- Stored data entries
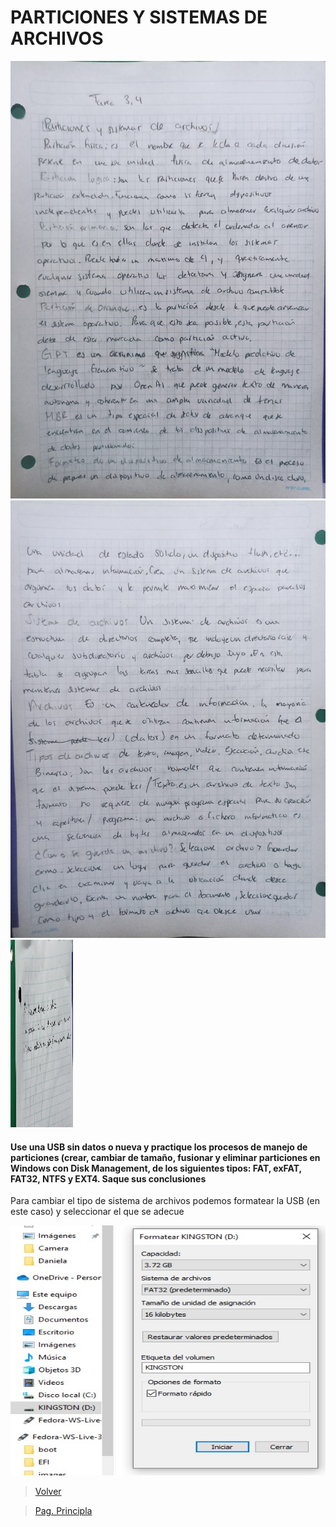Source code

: # PARTICIONES Y SISTEMAS DE ARCHIVOS

<img src="https://github.com/m0ii6s/README/blob/main/Imagenes/Tarea%203.4.jpeg" height="700" width="550">


<img src="https://github.com/m0ii6s/README/blob/main/Imagenes/Tarea%203.4%20().jpeg" height="700" width="550">

<img src="https://github.com/m0ii6s/README/blob/main/Imagenes/Tarea%203.4.1.jpeg" height="300" width="100">



#### Use una USB sin datos o nueva y practique los procesos de manejo de particiones (crear, cambiar de tamaño, fusionar y eliminar particiones en Windows con Disk Management, de los siguientes tipos: FAT, exFAT, FAT32, NTFS y EXT4. Saque sus conclusiones

Para cambiar el tipo de sistema de archivos podemos formatear la USB (en este caso) y seleccionar el que se adecue


<img src="https://github.com/m0ii6s/README/blob/main/Imagenes/Formatear.jpeg" height="400" width="550">


> [Volver](Tarea3-3.md)

> [Pag. Principla](README.md)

- Problem
Please copy out the entries above exactly as they appear, but skip their images.

- Completed task
Source code

: # PARTICIONES Y SISTEMAS DE ARCHIVOS

<img src="https://github.com/m0ii6s/README/blob/main/Imagenes/Tarea%203.4.jpeg" height="700" width="550">


<img src="https://github.com/m0ii6s/README/blob/main/Imagenes/Tarea%203.4%20().jpeg" height="700" width="550">

<img src="https://github.com/m0ii6s/README/blob/main/Imagenes/Tarea%203.4.1.jpeg" height="300" width="100">



#### Use una USB sin datos o nueva y practique los procesos de manejo de particiones (crear, cambiar de tamaño, fusionar y eliminar particiones en Windows con Disk Management, de los siguientes tipos: FAT, exFAT, FAT32, NTFS y EXT4. Saque sus conclusiones

Para cambiar el tipo de sistema de archivos podemos formatear la USB (en este caso) y seleccionar el que se adecue


<img src="https://github.com/m0ii6s/README/blob/main/Imagenes/Formatear.jpeg" height="400" width="550">


> [Volver](Tarea3-3.md)

> [Pag. Principla](README.md)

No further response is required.